While men and women have physical differences, that doesn’t mean they can’t benefit from the same type of education. There is no reason for women to avoid lifting weights and lifting heavy – in fact, they can lift more for their body weight than men.
However, there are certain aspects of training that can be adapted to the female body to produce optimized results.
Women and men benefit from the same Guys of the Exercises
Muscles are muscles. No matter whose body it is, a tricep is a tricep and a quadriceps does what a quadriceps does. There is no reason for women to have resistance training programs that are wildly different than men, as the idea behind training programs is the same for both sexes.
The same main lifts (deadlift, squat, lunges) and exercise types benefit both sexes, and the weights can be loaded relative to the individual’s challenge level. However, women looking to build specific body parts, such as their butt, may want to incorporate more glute-targeting exercises, such as Romanian deadlifts or hip thrusts.
Contrary to popular opinion, you cannot specifically target fat loss (where you lose fat first is primarily genetic), but you CAN target and develop specific muscle groups with intensity and frequency.
Subtle physiological differences between the sexes can be affected How You should train
While women and men can benefit from the same types of exercises, there are some physiological differences between the two sexes that can be taken into account to optimize training.
For example, men are physically larger than women. Men are generally bigger, taller and more imposing more muscle mass as a percentage of their total weight (although there are many exceptions, such as when we compare a tall athlete with a high percentage of muscle mass to a short man who does not exercise, we compare men and women of similar activity levels and average structures for their groups).
As you may have learned during eighth grade science class, a taller person has to do more work on each repetition because they have to move a weight more during each exercise.

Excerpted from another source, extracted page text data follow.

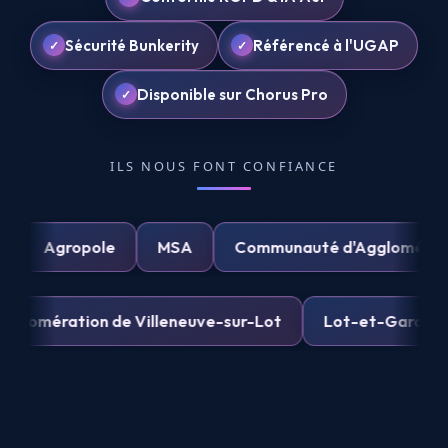
Sécurité Bunkerity
Référencé à l'UGAP
Disponible sur Chorus Pro
ILS NOUS FONT CONFIANCE
PSA
Agropole
MSA
Communauté d'Agglomér
mération de Villeneuve-sur-Lot
Lot-et-Garonne Nu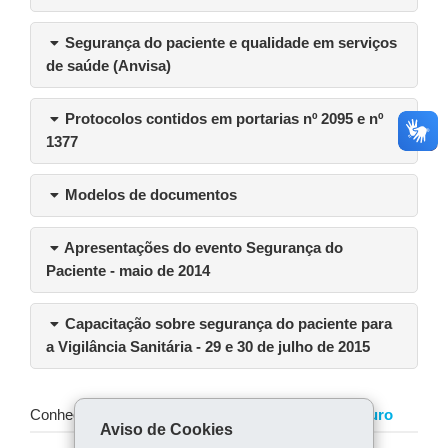
Segurança do paciente e qualidade em serviços
de saúde (Anvisa)
Protocolos contidos em portarias nº 2095 e nº
1377
Modelos de documentos
Apresentações do evento Segurança do
Paciente - maio de 2014
Capacitação sobre segurança do paciente para
a Vigilância Sanitária - 29 e 30 de julho de 2015
Conheça o programa
Mãos Limpas - Paciente Seguro
Aviso de Cookies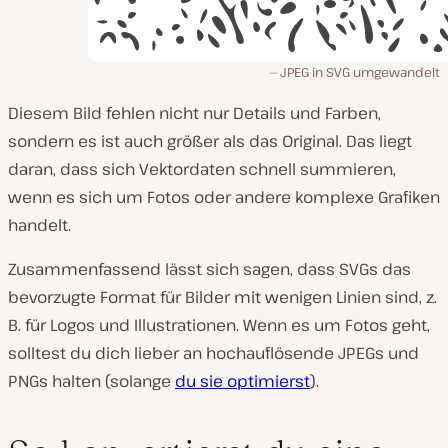
JPEG in SVG umgewandelt
Diesem Bild fehlen nicht nur Details und Farben,
sondern es ist auch größer als das Original. Das liegt
daran, dass sich Vektordaten schnell summieren,
wenn es sich um Fotos oder andere komplexe Grafiken
handelt.
Zusammenfassend lässt sich sagen, dass SVGs das
bevorzugte Format für Bilder mit wenigen Linien sind, z.
B. für Logos und Illustrationen. Wenn es um Fotos geht,
solltest du dich lieber an hochauflösende JPEGs und
PNGs halten (solange
du sie optimierst
).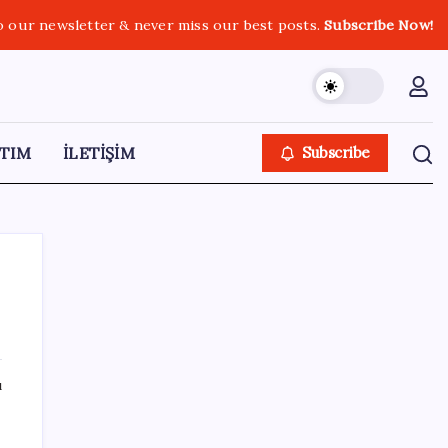
o our newsletter & never miss our best posts.
Subscribe Now!
TIM
İLETİŞİM
Subscribe
SON YAZILAR
ı
Pezeşkiyan: Teslim olmaya zorlanırsak
savaşırız, boyun eğmeyiz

Due to the fact that men are usually taller, a man should do more work on average in a squat than a woman, even if the weight of the bar is the same. Of course, if they are the same height and weight, this can be ignored.
Since men typically have more muscle mass relative to body weight, which means they not only do more work (being taller), but also break down more muscle fibers during exercise. This is why most men will require one longer recovery period between tough workouts by a woman of similar fitness level.

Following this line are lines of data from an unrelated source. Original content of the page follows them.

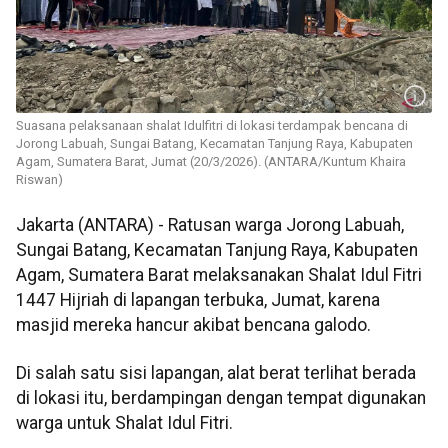
Suasana pelaksanaan shalat Idulfitri di lokasi terdampak bencana di
Jorong Labuah, Sungai Batang, Kecamatan Tanjung Raya, Kabupaten
Agam, Sumatera Barat, Jumat (20/3/2026). (ANTARA/Kuntum Khaira
Riswan)
Jakarta (ANTARA) - Ratusan warga Jorong Labuah,
Sungai Batang, Kecamatan Tanjung Raya, Kabupaten
Agam, Sumatera Barat melaksanakan Shalat Idul Fitri
1447 Hijriah di lapangan terbuka, Jumat, karena
masjid mereka hancur akibat bencana galodo.
Di salah satu sisi lapangan, alat berat terlihat berada
di lokasi itu, berdampingan dengan tempat digunakan
warga untuk Shalat Idul Fitri.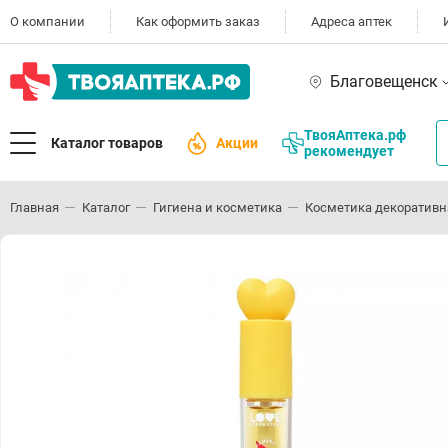
О компании
Как оформить заказ
Адреса аптек
Благовещенск
ТвояАптека.рф
Каталог товаров
Акции
рекомендует
Главная
Каталог
Гигиена и косметика
Косметика декоративн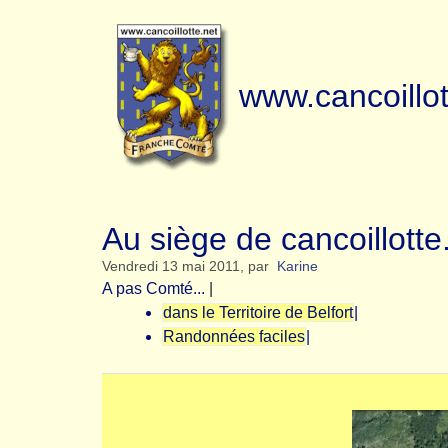
www.cancoillot
Au siège de cancoillotte
Vendredi 13 mai 2011
,
par
Karine
A pas Comté...
|
dans le Territoire de Belfort
|
Randonnées faciles
|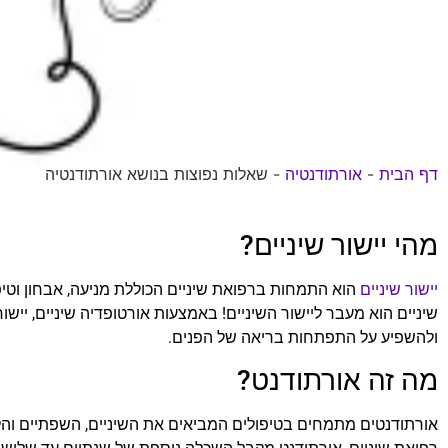
דף הבית
-
אורתודנטיה
-
שאלות נפוצות בנושא אורתודנטיה
מהי יישור שיניים?
יישור שיניים
הוא התמחות ברפואת שיניים הכוללת מניעה, אבחון וטיפול
שיניים הוא מעבר ליישור השיניים! באמצעות אורטופדיה שיניים, יישו
ולהשפיע על התפתחות בריאה של הפנים.
מה זה אורתודנט?
אורתודנטים מתמחים בטיפולים המביאים את השיניים, השפתיים והלסת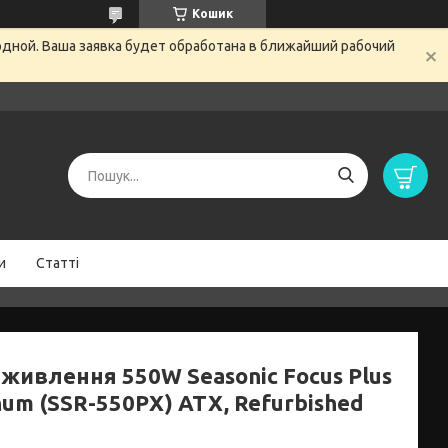
Кошик
одной. Ваша заявка будет обработана в ближайший рабочий
и
Статті
 живлення 550W Seasonic Focus Plus
num (SSR-550PX) ATX, Refurbished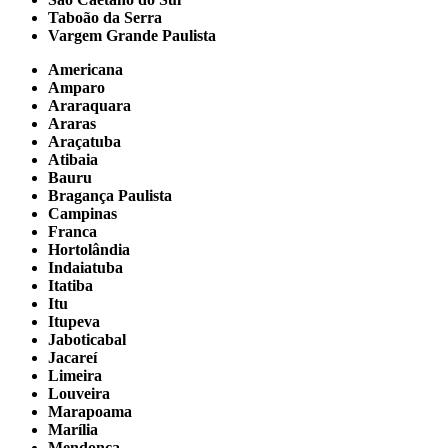
Taboão da Serra
Vargem Grande Paulista
Americana
Amparo
Araraquara
Araras
Araçatuba
Atibaia
Bauru
Bragança Paulista
Campinas
Franca
Hortolândia
Indaiatuba
Itatiba
Itu
Itupeva
Jaboticabal
Jacareí
Limeira
Louveira
Marapoama
Marília
Mendonça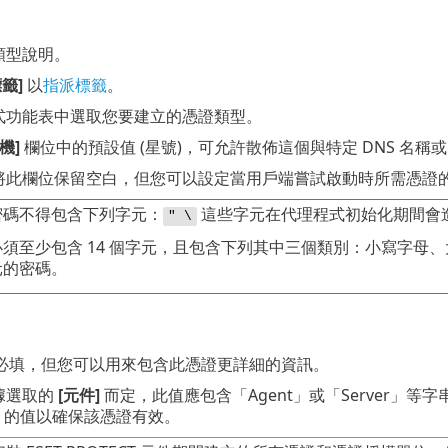
類型說明。
籤]
以
指派標籤
。
拉式功能表中選取您要建立的憑證類型。
機]
欄位中的預設值 (星號)，可允許散佈這個與特定 DNS 名稱或
您將此欄位保留空白，但您可以設定當用戶端嘗試啟動時所需憑證
密碼不得包含下列字元：
這些字元在代理程式初始化期間會
" \
須至少包含 14 個字元，且包含下列其中三個類別：小寫字母、
元的密碼。
必填，但您可以用來包含此憑證更詳細的資訊。
根據選取的
[元件]
而定，此值應包含「Agent」或「Server」
的值以確保該憑證有效。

Women and men also have different concentrations of muscle fiber types. Women have a higher proportion of type I muscle fibers compared to type II fibers, which makes them more resistant to fatigue.
Additionally, since women generally have less muscle mass, they require less recovery time between sets for muscle recovery and have greater endurance during weightlifting sets compared to men.
Postural differences
The pelvic shape more common in women can lead to an excessive arch in the lower back, which is known as lumbar lordosis. When your pelvis tilts too far forward, it can put extra pressure on your spine, which is further aggravated by lifting weights.

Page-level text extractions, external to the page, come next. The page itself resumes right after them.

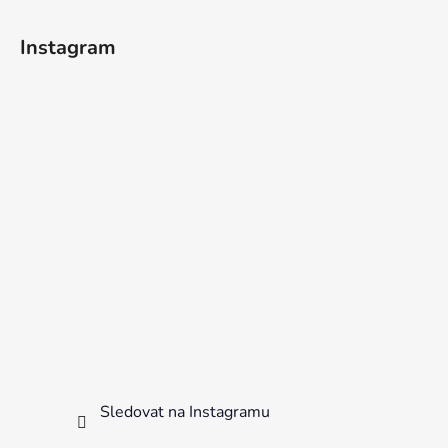
Instagram
Sledovat na Instagramu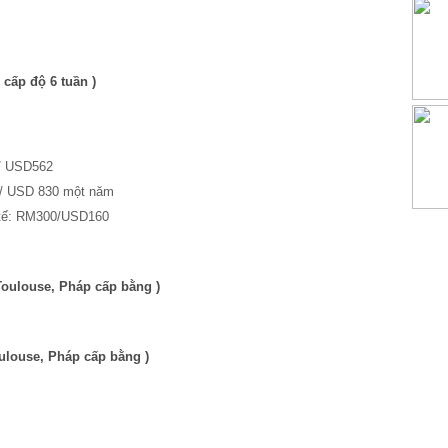
 cấp độ 6 tuần )
USD562
USD 830 một năm
 tế: RM300/USD160
Toulouse, Pháp cấp bằng )
ulouse, Pháp cấp bằng )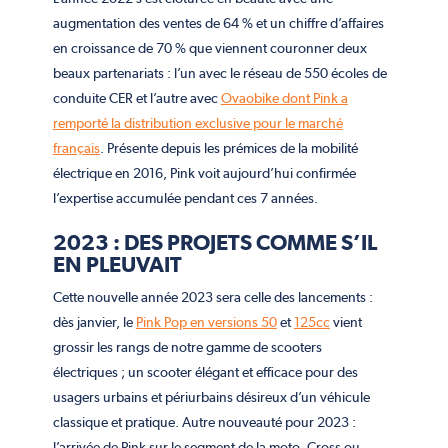
augmentation des ventes de 64 % et un chiffre d’affaires
en croissance de 70 % que viennent couronner deux
beaux partenariats : l’un avec le réseau de 550 écoles de
conduite CER et l’autre avec
Ovaobike dont Pink a
remporté la distribution exclusive pour le marché
français
. Présente depuis les prémices de la mobilité
électrique en 2016, Pink voit aujourd’hui confirmée
l’expertise accumulée pendant ces 7 années.
2023 : DES PROJETS COMME S’IL
EN PLEUVAIT
Cette nouvelle année 2023 sera celle des lancements :
dès janvier, le
Pink Pop en versions 50
et
125cc
vient
grossir les rangs de notre gamme de scooters
électriques ; un scooter élégant et efficace pour des
usagers urbains et périurbains désireux d’un véhicule
classique et pratique. Autre nouveauté pour 2023 :
l’arrivée de Pink sur le segment de la moto. Cross ou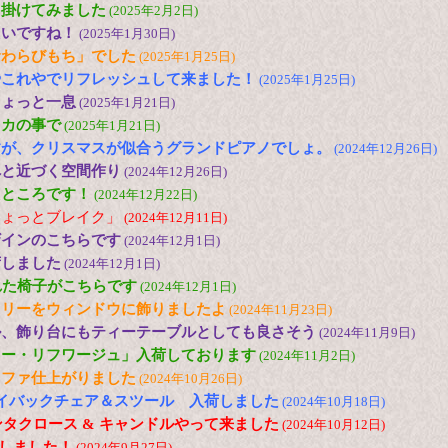
出掛けてみました
(2025年2月2日)
たいですね！
(2025年1月30日)
倉わらびもち」でした
(2025年1月25日)
やこれやでリフレッシュして来ました！
(2025年1月25日)
ちょっと一息
(2025年1月21日)
メカの事で
(2025年1月21日)
すが、クリスマスが似合うグランドピアノでしょ。
(2024年12月26日)
へと近づく空間作り
(2024年12月26日)
たところです！
(2024年12月22日)
ちょっとブレイク」
(2024年12月11日)
ザインのこちらです
(2024年12月1日)
荷しました
(2024年12月1日)
れた椅子がこちらです
(2024年12月1日)
ツリーをウィンドウに飾りましたよ
(2024年11月23日)
ル、飾り台にもティーテーブルとしても良さそう
(2024年11月9日)
ロー・リフワージュ」入荷しております
(2024年11月2日)
ソファ仕上がりました
(2024年10月26日)
N ハイバックチェア＆スツール 入荷しました
(2024年10月18日)
ンタクロース & キャンドルやって来ました
(2024年10月12日)
荷しました！
(2024年9月27日)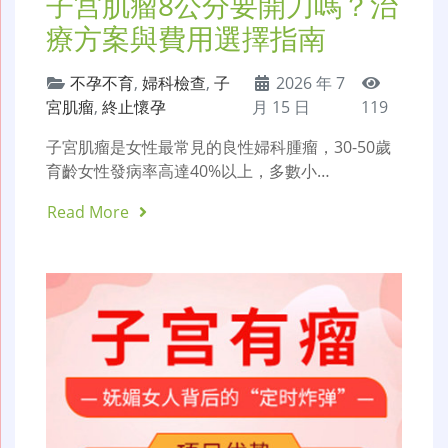
子宫肌瘤8公分要開刀嗎？治
療方案與費用選擇指南
不孕不育
,
婦科檢查
,
子
2026 年 7
宮肌瘤
,
終止懷孕
月 15 日
119
子宮肌瘤是女性最常見的良性婦科腫瘤，30-50歲
育齡女性發病率高達40%以上，多數小…
Read More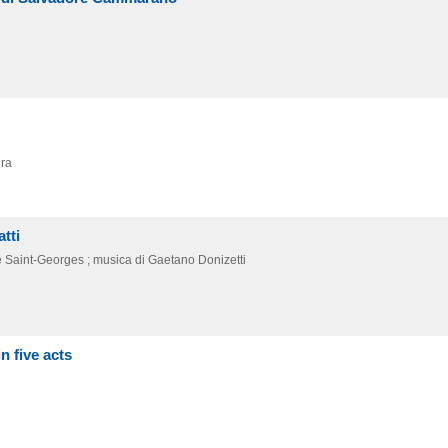
era
tti
 Saint-Georges ; musica di Gaetano Donizetti
n five acts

All of this means that when lifting weights, women need to be extra careful with their posture. Of course, while this is more common in women, it can happen to men too.
What does this mean for women’s strength training?
Simply put, the above physiological differences mean that women can:
- More sets
- More reps per set
- More overall volume
- Work at a higher relative intensity
Women don’t have to worry as much about overtraining because of their faster recovery times. For example, it may only take a day for a woman to recover from an intense squat session before hitting the squat rack again, compared to 2-3 days for a man.
Adaptation Training to the Female Body
As we’ve discussed above, women don’t need to avoid lifting heavy. are able to train with heavier weights relative to their one-repetition maximum (1RM) than their male counterparts.
For example, a woman may be able to lift 90% of her one repetition maximum more times than a man at the same percentage. They can also train muscle groups and movements with greater frequency than men.
However, watch your posture and if you feel pain, don’t ignore it – see a chiropractor or get it checked out by another doctor if it gets worse.